The vast complexity of Db2 statistics data and Db2 accounting data make it challenging to derive value from the rich metrics available. Clear visibility into Db2 metrics through SMF records helps you to prevent availability risks and manage and optimize performance.
Access built-in health insights that rate hundreds of critical metrics to proactively identify risks to your application health and performance. AI-derived anomaly detection highlights statistically significant changes, accelerating problem-solving.
Use thousands of out-of-the-box reports combined with a powerful, intuitive GUI, real-time comparisons and editing, and context-sensitive drill-down capabilities to maximize time spent preventing and resolving issues. Minimize downtime without the need for custom coding.
Augment the effectiveness of staff with interactive, customizable and shareable dashboards, built-in explanations and extensive drill downs. Use AI as a force multiplier to expedite learning, promote collaboration and enhance analytical effectiveness.
The volume and complexity of Db2 Statistics data (SMF 100) and Db2 Accounting data (SMF 101) data is difficult to analyze. Easy visibility into key Db2 metrics through SMF records is crucial to proactively prevent availability risks and to effectively manage and optimize performance.

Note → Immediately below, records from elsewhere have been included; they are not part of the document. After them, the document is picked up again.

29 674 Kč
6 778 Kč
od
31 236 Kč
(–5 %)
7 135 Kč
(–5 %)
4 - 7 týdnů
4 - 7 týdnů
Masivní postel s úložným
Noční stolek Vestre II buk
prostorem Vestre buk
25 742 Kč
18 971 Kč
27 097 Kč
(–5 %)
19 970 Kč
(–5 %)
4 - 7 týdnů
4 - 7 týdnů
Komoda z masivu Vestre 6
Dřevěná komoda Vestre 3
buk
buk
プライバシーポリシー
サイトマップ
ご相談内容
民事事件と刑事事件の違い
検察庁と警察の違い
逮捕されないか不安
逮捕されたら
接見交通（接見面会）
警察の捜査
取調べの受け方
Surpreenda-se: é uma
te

Automated assessments of over 80 metrics for every Db2 member and buffer pool in your environment help identify potential risks to availability and performance. This image shows an example of the Db2 Health Insights interactive report. All of the warnings and exceptions are shown in this table with the ability to drilldown to the individual exceptions and perform deep-dive root cause analysis.
Numerous drill downs can move from a high-level enterprise-wide view into focused analysis to help identify actionable insights for specific Db2 members, buffer pools, and so on. This image captures two such drill down steps, initially “Pool by Size” and then by “Buffer Pool” to isolate the exceptions to specific buffer pools (shown here).

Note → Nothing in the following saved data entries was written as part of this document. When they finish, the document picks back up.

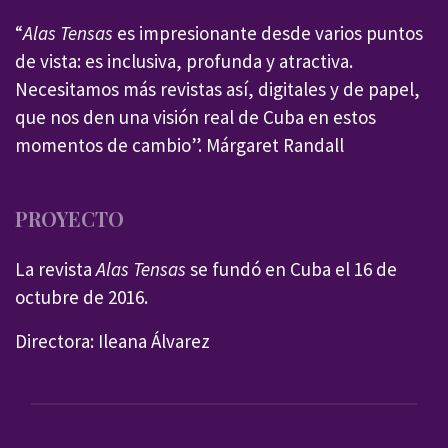
“
Alas Tensas
es impresionante desde varios puntos
de vista: es inclusiva, profunda y atractiva.
Necesitamos más revistas así, digitales y de papel,
que nos den una visión real de Cuba en estos
momentos de cambio”. Márgaret Randall
PROYECTO
La revista
Alas Tensas
se fundó en Cuba el 16 de
octubre de 2016.
Directora: Ileana Álvarez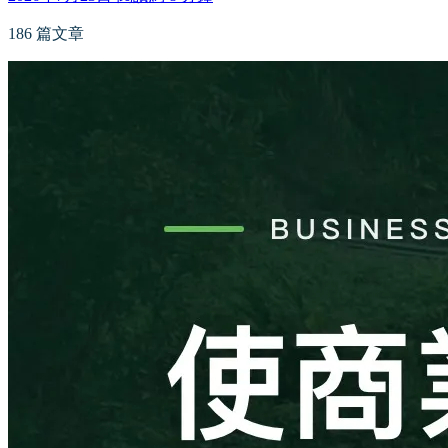
186 篇文章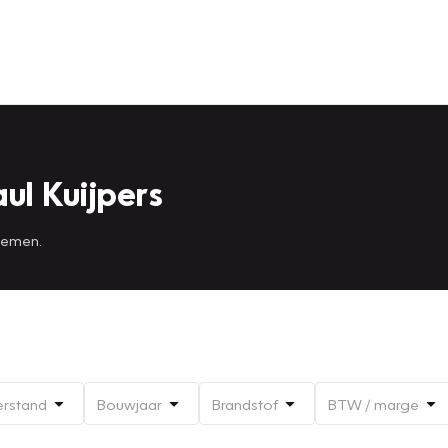
ul Kuijpers
 nemen.
erstand
Bouwjaar
Brandstof
BTW / marge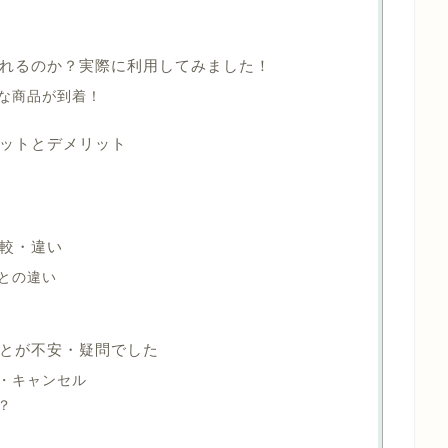
れるのか？実際に利用してみました！
な商品が到着！
ットとデメリット
較・違い
との違い
とが不安・疑問でした
・キャンセル
？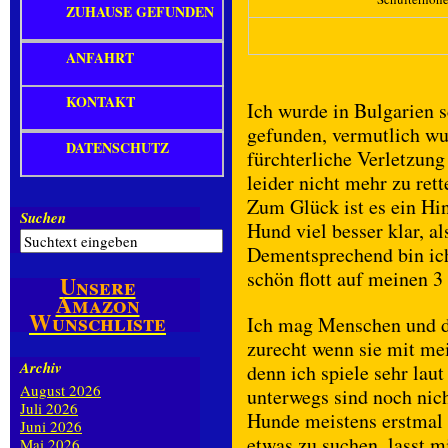
ZUHAUSE GEFUNDEN
ANFAHRT
KONTAKT
Ich wurde in Bulgarien 
gefunden, vermutlich wur
DATENSCHUTZ
fürchterliche Verletzun
leider nicht mehr zu re
Zum Glück ist es ein Hi
Suchen
Hund viel besser klar, al
Dementsprechend bin ich
schön flott auf meinen 
Unsere
Amazon
Wunschliste
Ich mag Menschen und 
zurecht wenn sie mit me
Archiv
denn ich spiele sehr la
August 2026
unterwegs sind noch nich
Juli 2026
Hunde meistens erstmal 
Juni 2026
etwas zu suchen, lasst m
Mai 2026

You can generate “time charts” of all assessed metrics to examine potential high-level relationships between the metrics at any phase of the analytical process. In this example, possible time-of-day correlations between the two metrics with exceptions (with the orange and red borders) and overall get-page activity (in the first chart) can be evaluated.
Since Db2 relies on needed data residing in a buffer to avoid I/Os that are synchronous with the unit of work (“random sync read I/Os”), extensive visibility into buffer pool and I/O metrics is crucial for Db2 performance tuning.

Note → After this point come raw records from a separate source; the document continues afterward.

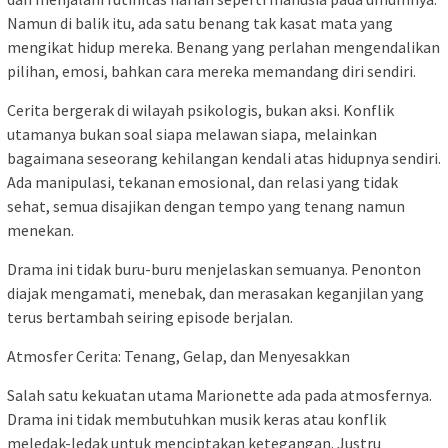
Namun di balik itu, ada satu benang tak kasat mata yang
mengikat hidup mereka. Benang yang perlahan mengendalikan
pilihan, emosi, bahkan cara mereka memandang diri sendiri.
Cerita bergerak di wilayah psikologis, bukan aksi. Konflik
utamanya bukan soal siapa melawan siapa, melainkan
bagaimana seseorang kehilangan kendali atas hidupnya sendiri.
Ada manipulasi, tekanan emosional, dan relasi yang tidak
sehat, semua disajikan dengan tempo yang tenang namun
menekan.
Drama ini tidak buru-buru menjelaskan semuanya. Penonton
diajak mengamati, menebak, dan merasakan keganjilan yang
terus bertambah seiring episode berjalan.
Atmosfer Cerita: Tenang, Gelap, dan Menyesakkan
Salah satu kekuatan utama Marionette ada pada atmosfernya.
Drama ini tidak membutuhkan musik keras atau konflik
meledak-ledak untuk menciptakan ketegangan. Justru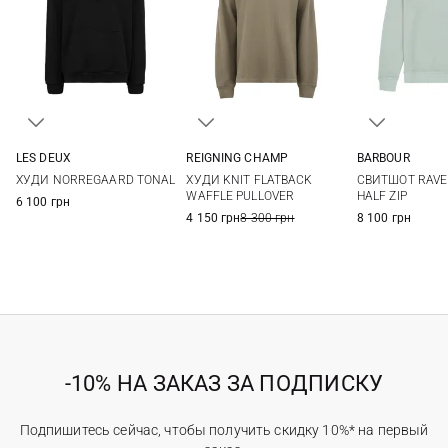
LES DEUX
REIGNING CHAMP
BARBOUR
M
L
XL
XXL
S
M
L
XL
S
M
ХУДИ NORREGAARD TONAL
ХУДИ KNIT FLATBACK
СВИТШОТ RAV
XXL
XXL
3XL
WAFFLE PULLOVER
HALF ZIP
6 100 грн
4 150 грн
8 300 грн
8 100 грн
-10% НА ЗАКАЗ ЗА ПОДПИСКУ
Подпишитесь сейчас, чтобы получить скидку 10%* на первый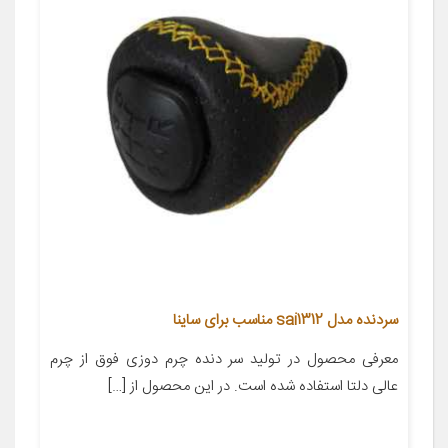
سردنده مدل sai1312 مناسب برای ساینا
معرفی محصول در تولید سر دنده چرم دوزی فوق از چرم
عالی دلتا استفاده شده است. در این محصول از […]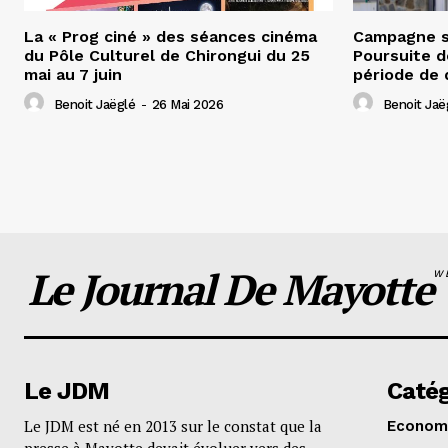
La « Prog ciné » des séances cinéma
Campagne s
du Pôle Culturel de Chirongui du 25
Poursuite d
mai au 7 juin
période de 
Benoit Jaëglé
-
26 Mai 2026
Benoit Jaë
Le Journal De Mayotte
W
Le JDM
Catég
Le JDM est né en 2013 sur le constat que la
Econom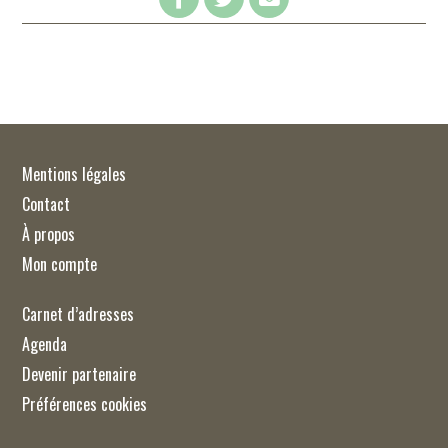
Mentions légales
Contact
À propos
Mon compte
Carnet d’adresses
Agenda
Devenir partenaire
Préférences cookies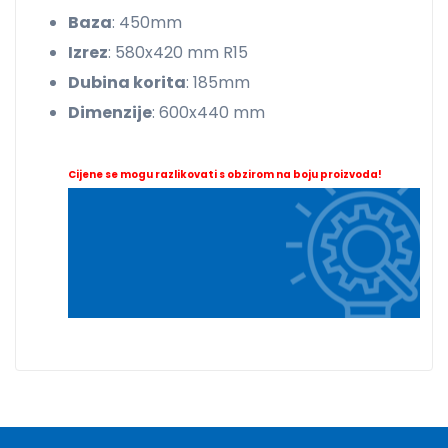
Baza
: 450mm
Izrez
: 580x420 mm R15
Dubina korita
: 185mm
Dimenzije
: 600x440 mm
Cijene se mogu razlikovati s obzirom na boju proizvoda!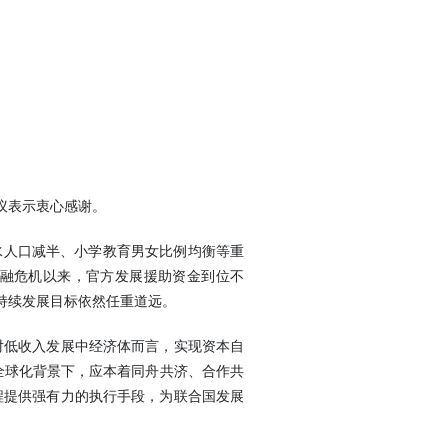
议表示衷心感谢。
人口减半、小学教育男女比例均衡等重
融危机以来，官方发展援助资金到位不
持续发展目标依然任重道远。
对低收入发展中经济体而言，实现资本自
全球化背景下，应本着同舟共济、合作共
程提供强有力的执行手段，为联合国发展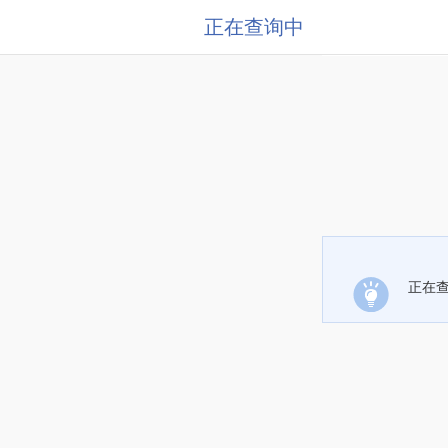
正在查询中
正在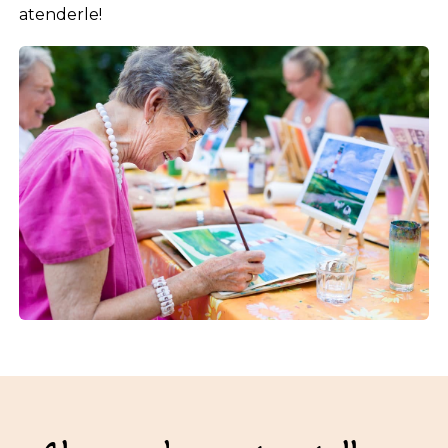
atenderle!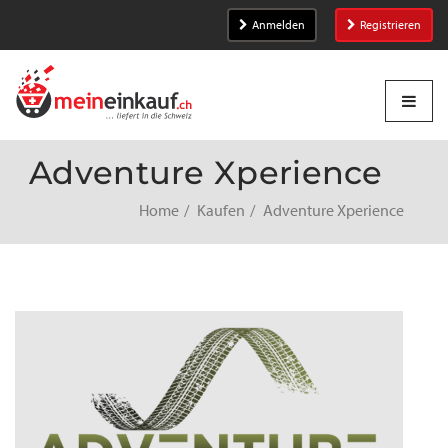
Anmelden
Registrieren
Adventure Xperience
Home
Kaufen
Adventure Xperience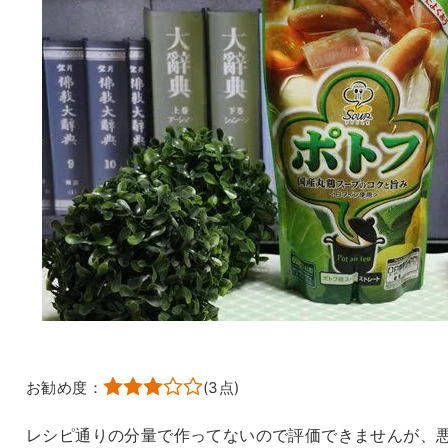
お勧め度：
(
3
点)
レシピ通りの分量で作ってないので評価できませんが、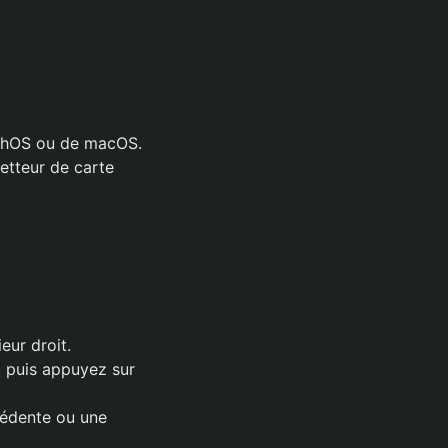
atchOS ou de macOS.
etteur de carte
eur droit.
e, puis appuyez sur
écédente ou une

Context-sensitive drill downs of large data quantities let you focus on the data relevant to your analysis. Experts often suggest analyses that are focused by connection type, since online work (for example, coming into Db2 from CICS) typically has a different profile from batch work (for example, coming in through IMS batch BMPs).
View disk I/O and cache performance by Db2 buffer pool and database by integrating data set I/O performance data (from SMF 42 records) with Db2 dataset I/O statistics (IFCID 199) data. See metrics including disk response time by component (IOSQ, Pend, Disc, Conn) and disk cache hits and misses by Db2 buffer pool and database.
In Db2 accounting data, combining “class 2” (CPU) and “class 3” (wait) times provides an elapsed time profile of time that is spent within Db2. This profile for work coming from CICS shows that Other Read I/O Commit (green), Not Accounted Time per Commit (light purple), and Local Lock Contention Time per Commit (orange) are the primary contributors to elapsed time.
For work coming into CICS from Db2, you can take advantage of the fact that the calling transaction ID is included in the correlation name field that is found in the Db2 accounting data to facilitate numerous types of analyses by CICS transaction. This example presents a view of Db2 elapsed time profiles by CICS transaction.
More than 250 non-timing fields in the CICS 110.1 records enable detailed analysis and are organized into subgroups. The customized dashboard in this image shows examples of several of these, including Db2 SQL calls per CICS transaction, log stream writes, program loads and file gets.
Advantages to adopting a cloud model include rapid implementation (no lead time to install and set up the product locally), minimal setup (only for transmitting SMF data), offloading staff resources and access to IntelliMagic consulting services to supplement local skills.